Dalam sambutanya, Ketua Program Studi Ilmu Filsafat UNPAB menyampaikan bahwa tema kuliah umum ini lahir pemikiran dan ajaran tokoh besar tasawuf di nusantara, sang founding father Prof. Dr. Kadirun Yahya, yang telah meletakkan dasar integrasi antara sains, dan metafisika tasawuf islam dalam satu napas keilmuan. Ia menegaskan bahwa ini lah nafas awal universitas ini, dimana sampai saat ini Prodi Filsafat Metafisika UNPAB masih merupakan satu-satunya di Indonesia—dan bahkan sangat mungkin di dunia—yang mengembangkan kajian filsafat berbasis nilai-nilai metafisika tasawuf islam secara sistematik dan akademis. Hal ini menjadi identitas khas UNPAB yang membedakannya dari institusi lain.
Selanjutnya, Dekan Fakultas Agama Islam dan Humaniora menambahkan bahwa kegiatan ini menjadi bagian dari ikhtiar kolektif fakultas dalam membangun ruang ilmiah yang tidak hanya mengedepankan rasionalitas, tetapi juga kesadaran spiritual yang dalam. Beliau menegaskan bahwa di tengah meningkatnya problem eksistensial dan emosional masyarakat modern, pendekatan seperti psikosufistik menjadi sangat relevan dan penting. ini adalah kontribusi nyata UNPAB dalam membangun generasi yang utuh antara Intelektual dan Spiritual.

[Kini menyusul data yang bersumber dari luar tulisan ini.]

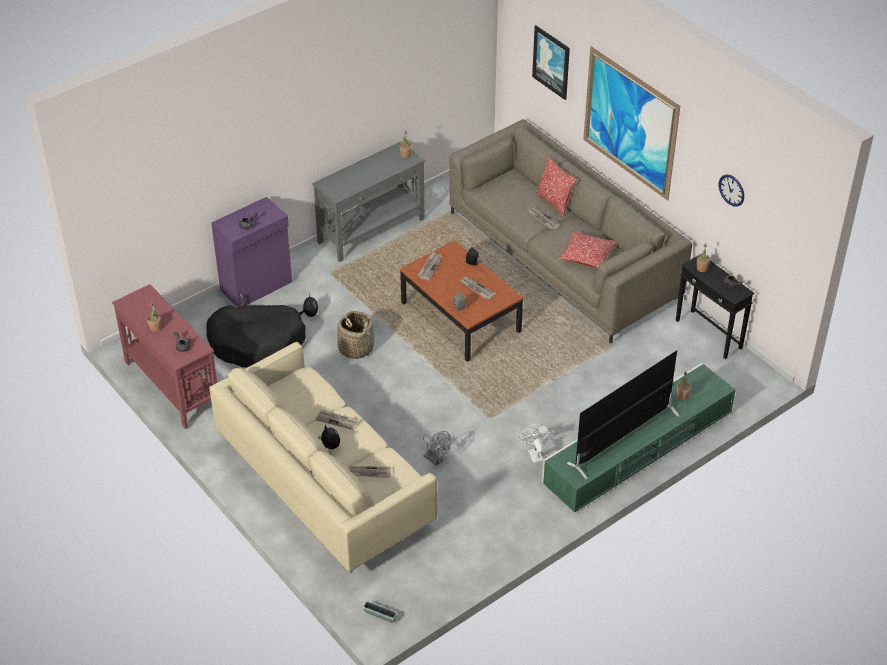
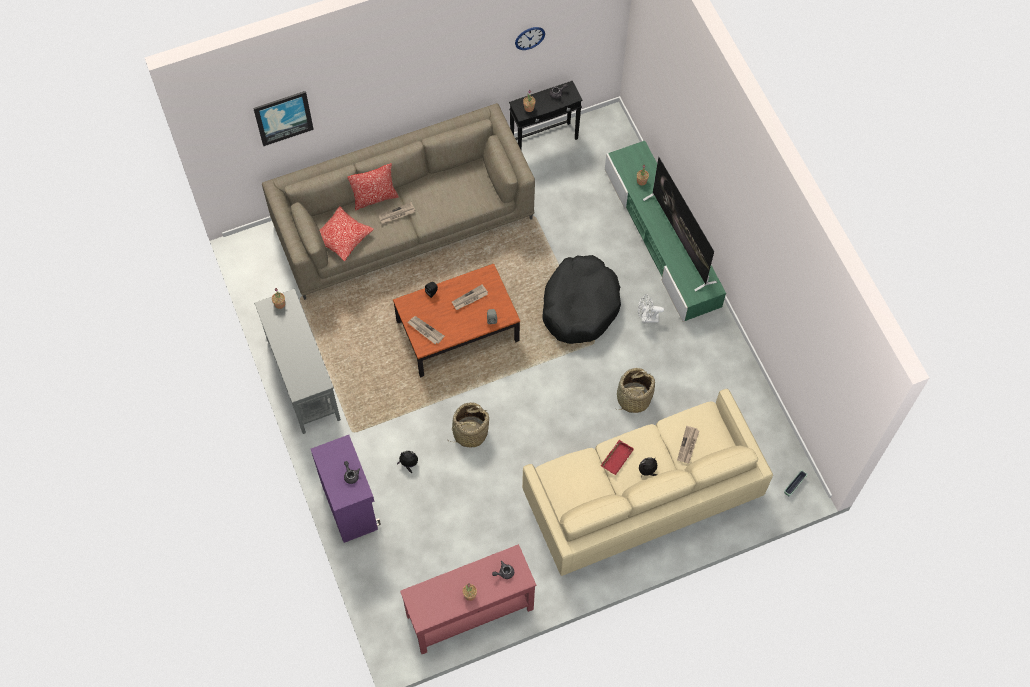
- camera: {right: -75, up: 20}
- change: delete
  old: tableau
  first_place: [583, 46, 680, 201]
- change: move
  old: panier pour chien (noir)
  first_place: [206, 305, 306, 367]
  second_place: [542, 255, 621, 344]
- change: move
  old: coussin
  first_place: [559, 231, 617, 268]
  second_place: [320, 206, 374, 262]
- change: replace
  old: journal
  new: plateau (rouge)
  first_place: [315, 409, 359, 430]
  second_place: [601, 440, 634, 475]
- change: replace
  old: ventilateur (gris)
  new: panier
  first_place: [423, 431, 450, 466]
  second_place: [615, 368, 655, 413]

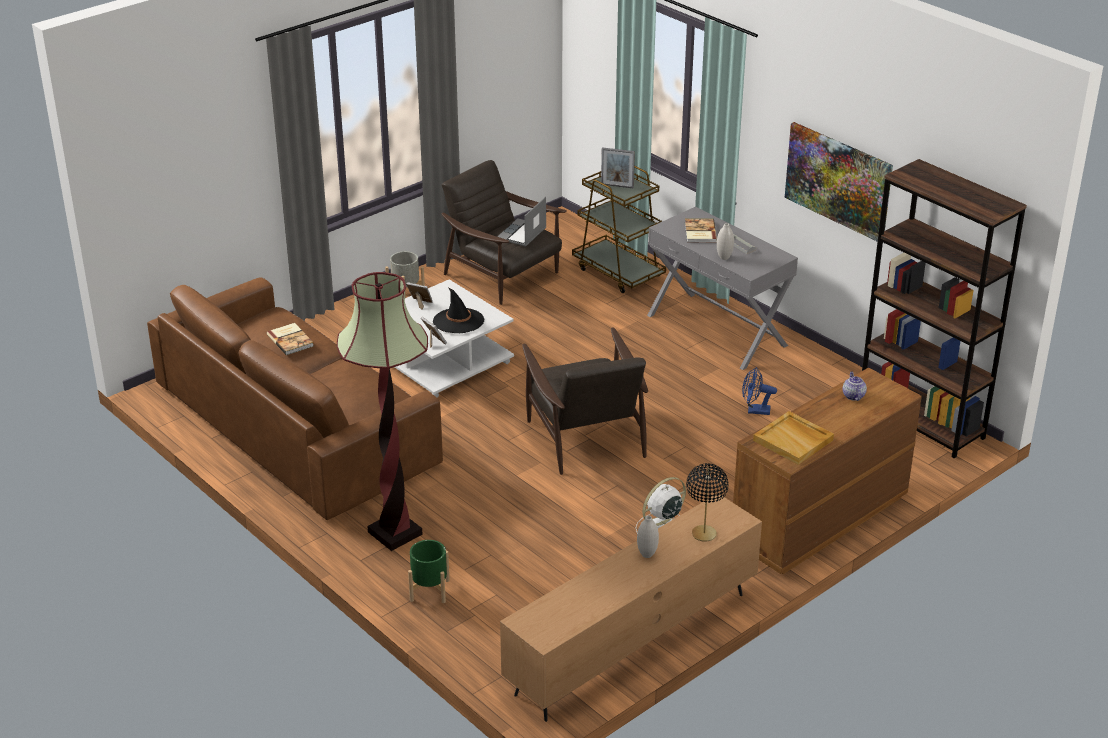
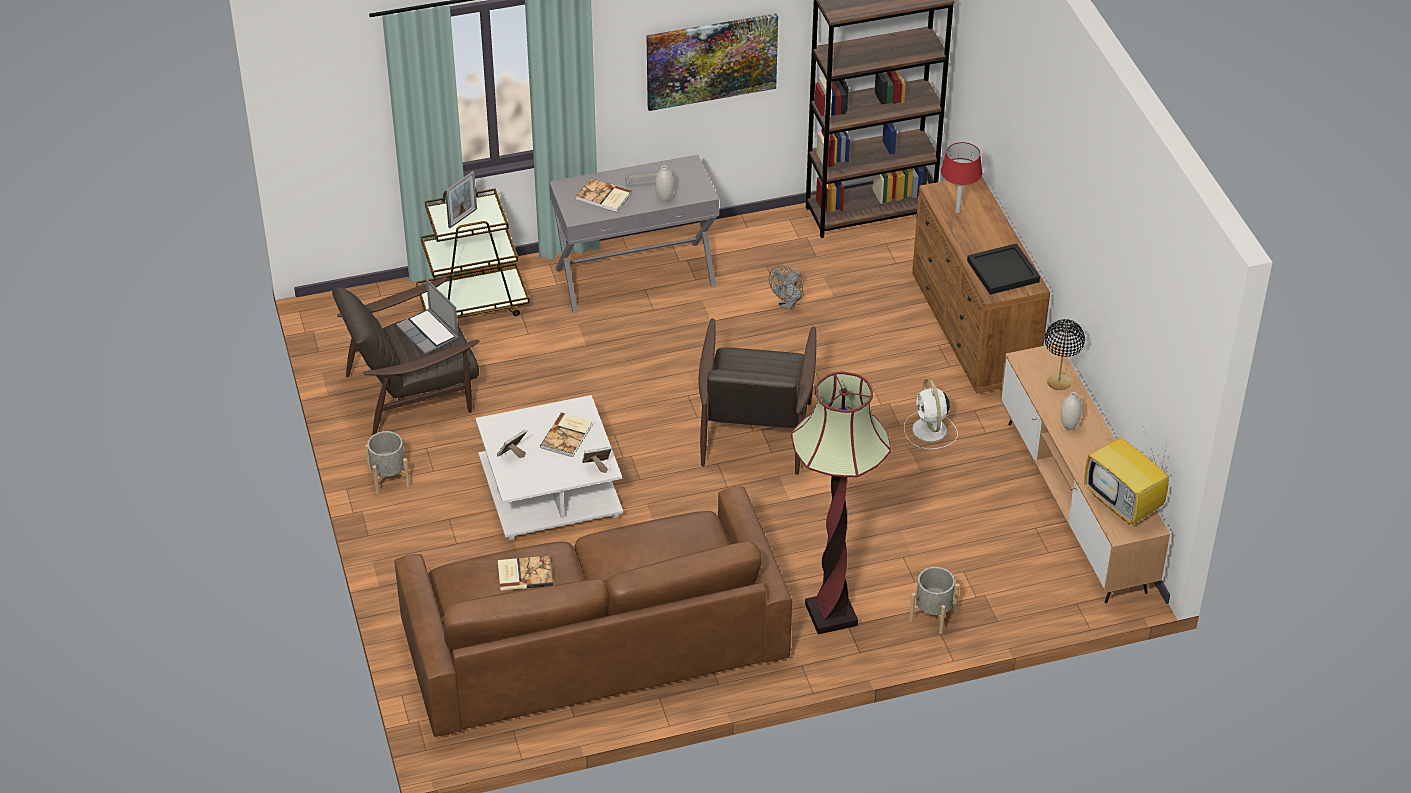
- camera: {right: -65, up: 10}
- change: insert
  new: téléviseur
  second_place: [1084, 426, 1169, 525]
- change: replace
  old: chapeau (noir)
  new: livre
  first_place: [433, 288, 484, 333]
  second_place: [540, 413, 592, 457]
- change: replace
  old: théière
  new: lampe de table (rouge)
  first_place: [843, 371, 867, 401]
  second_place: [941, 142, 983, 213]
- change: recolor
  old: cache-pot (vert)
  new: cache-pot (gris)
  first_place: [408, 540, 450, 603]
  second_place: [909, 567, 960, 634]
- change: recolor
  old: ventilateur (bleu)
  new: ventilateur (gris)
  first_place: [742, 367, 777, 415]
  second_place: [769, 265, 803, 310]
- change: recolor
  old: plateau (beige)
  new: plateau (noir)
  first_place: [753, 411, 834, 465]
  second_place: [967, 243, 1040, 295]
- change: rotate
  old: fauteuil (marron)
  first_place: [522, 327, 648, 475]
  second_place: [698, 318, 816, 475]
  degrees: 90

Setelah sambutan kegiatan dimulai dengan pemaparan materi oleh narasumber. Narasumber pertama Dr. HR. Wijaya, M.Si dalam materinya menjelaskan bahwa psikosufistik adalah bentuk tasawuf terapan yang memiliki fondasi filosofis kuat dalam empat dimensi utama: ontologi, epistemologi, aksiologi, dan metodologi. Ia memaparkan bagaimana praktik ruhani seperti dzikir, khalwat, tafakkur, dan riyadhah bukan sekadar ritual, tetapi jalan ilmiah menuju pembersihan jiwa dan pencerahan ruhani. Lebih dari itu, Dr. Wijaya secara terbuka menyampaikan kekagumannya terhadap sosok Prof. Dr. Kadirun Yahya yang mampu merumuskan tarekat secara ilmiah dan akademik—sesuatu yang, menurutnya, “sangat keren dan luar biasa.” Ia bahkan menyebut pendirian Prodi Filsafat Metafisika UNPAB sebagai langkah intelektual yang unik dan progresif, satu-satunya di Indonesia, yang membuat UNPAB tampil berbeda dan patut menjadi rujukan dalam pengembangan filsafat spiritual di tanah air. “Saya berkali-kali bilang ke rekan, ini keren sekali,” ungkapnya.

Sementara itu, Assoc. Prof. Dr. Ir. Syarifuddin, MH, selaku Dosen Tetap Filsafat Metafisika dan Tenaga Pakar Metafisika UNPAB, memfokuskan pembahasannya pada aspek praksis psikoterapi tasawuf. Ia menunjukkan bagaimana amalan-amalan dalam tarikat naqsabandiyah seperti dzikir, tawajuh, dan suluk dapat menjadi jalan nyata dalam menenangkan jiwa. Dengan merujuk langsung pada tarekat Naqsyabandiyah yang diwariskan Prof. Kadirun Yahya, ia menjelaskan pentingnya kehadiran seorang mursyid dalam membimbing proses transformasi spiritual yang otentik. Menurutnya, hanya melalui praktik yang konsisten dan bimbingan yang benar, manusia dapat “mengalami” makna keberadaan Tuhan, bukan sekadar mengetahuinya.

Kegiatan kuliah umum berlangsung dalam suasana serius namun hangat. Para mahasiswa terlihat sangat antusias menyimak materi dan terlibat aktif dalam sesi tanya jawab yang berlangsung dinamis. Para pemateri pun merespons dengan semangat dan keterbukaan, menciptakan dialog ilmiah yang tidak hanya memperkaya wawasan, tetapi juga menyentuh kedalaman refleksi spiritual. Suasana ini menunjukkan bahwa filsafat tidak hanya hidup dalam teks, tetapi juga dalam pengalaman bersama yang membangun kesadaran ruhani. Kegiatan di tutup dengan foto bersama dan penyerahan cendera mata kepada narasumber.